_WHAT YOU NEED TO DO:_ Copy the text read from each of the records below, changing every "JAN" to "JANUARY" and keeping everything else the same. Leave out the pictures.

_DATA RECORDS:_
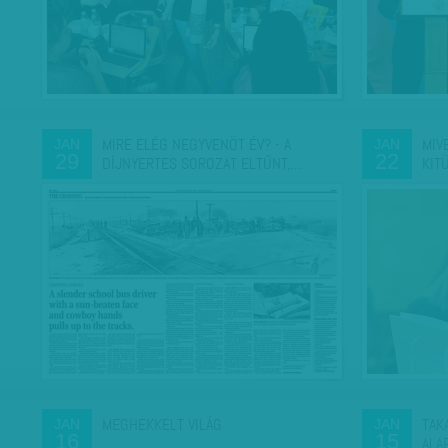
MIRE ELÉG NEGYVENÖT ÉV? - A
MIV
JAN
JAN
29
22
DÍJNYERTES SOROZAT ELTŰNT,…
KIT
MEGHEKKELT VILÁG
TAK
JAN
JAN
16
15
ALA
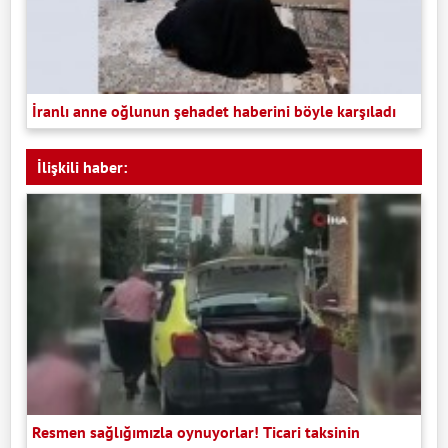
İranlı anne oğlunun şehadet haberini böyle karşıladı
İlişkili haber:
Resmen sağlığımızla oynuyorlar! Ticari taksinin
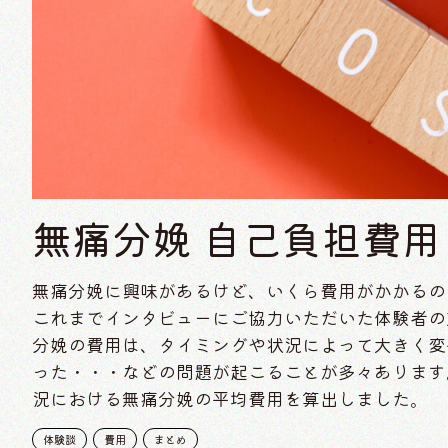
無痛分娩 自己負担費
無痛分娩に興味があるけど、いくら費用がかかるの
これまでインタビューにご協力いただいた体験者の
分娩の費用は、タイミングや状況によって大きく変
った・・・などの問題が起こることが多々あります。
況における無痛分娩の平均費用を算出しました。
体験談
費用
まとめ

_ANSWER TO THIS EXERCISE:_
MIRE ELÉG NEGYVENÖT ÉV? - A
MIV
JANUARY
JANUARY
29
22
DÍJNYERTES SOROZAT ELTŰNT,…
KIT
MEGHEKKELT VILÁG
TAK
JANUARY
JANUARY
16
15
ALA
İranlı anne oğlunun şehadet haberini böyle karşıladı
İlişkili haber:
Resmen sağlığımızla oynuyorlar! Ticari taksinin
無痛分娩 自己負担費
無痛分娩に興味があるけど、いくら費用がかかるの
これまでインタビューにご協力いただいた体験者の
分娩の費用は、タイミングや状況によって大きく変
った・・・などの問題が起こることが多々あります。
況における無痛分娩の平均費用を算出しました。
体験談
費用
まとめ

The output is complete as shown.